Stanton Parish has kept Mitchell under watch in an old farmhouse and at first glance he seems relatively harmless and simple, possibly even mentally challenged. He casually says things like “Did I ever tell you about the time I met John McEnroe?” while guns are pointed at him. He speaks as though he’s stringing random thoughts together, but in reality he’s simply recalling other people’s memories. And once Hicks and Kat realize what he can do and that he might retain some of Stanton’s own memories, he becomes invaluable to them as a source of intelligence. He might’ve turned out as nothing more than a McGuffin, but Mitchell’s story is much more tragic. After he helps Kat remember the commercial and he sees how upset she is that there isn’t anymore there, he apologizes: “I’m sorry. I really am. I don’t have anything. I can’t even remember which are my memories anymore.” That’s a heartbreaking line if ever there was one.
The other storylines, involving Senator Burton figuring out Nina pushed her and Gary’s mother having a stroke and ending up in the hospital, were fine in there own right, but could’ve been put to better use than they were. The business with Senator Burton felt mostly flat until the end when she confronts Rosen about what he had Nina do to her and she tells him he’s “as bad as the Alphas you hunt!” Rosen takes her outburst in stride, telling her pushing her was the only other option that wasn’t blackmail, due to her own ties to Stanton. He leaves her standing in an elevator with the subtlest of threats: “Yes, Senator, you are right. My team is dangerous. And so am I.” Rosen is quickly heading toward totally badass territory as we get closer to the end of the season and I’m quite excited to see what it culminates in.

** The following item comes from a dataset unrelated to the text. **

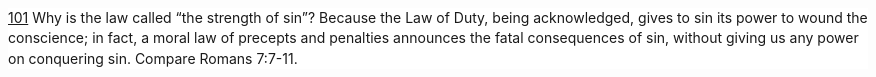 [101](#sdfootnote101anc) Why is the law called “the strength of sin”?
Because the Law of Duty, being acknowledged, gives to sin its power to
wound the conscience; in fact, a moral law of precepts and penalties
announces the fatal consequences of sin, without giving us any power on
conquering sin. Compare Romans 7:7-11.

It’s good to see Gary having to go through real hardships and rather painful to watch him not know how to react to them. His mother is in serious trouble, suffering two strokes within the span of a single episode and Gary has to deal with it. It’s a strong story for the character, but it feels so detached from everything else that’s going on. This episode was very busy as it was; it might not have needed a third story. But with the final two episodes coming up, it might turn out this subplot will prove itself to be necessary for where Gary is headed.
Good golly, there are only two episodes left. So much has happened in the last few weeks – most of it way beyond what I would have expected of Alphas – I couldn’t even begin to fathom where things could be going from here. And please don’t confuse that as a detraction from the show. When it comes to good TV dramas, not knowing what will happen next is always a good thing.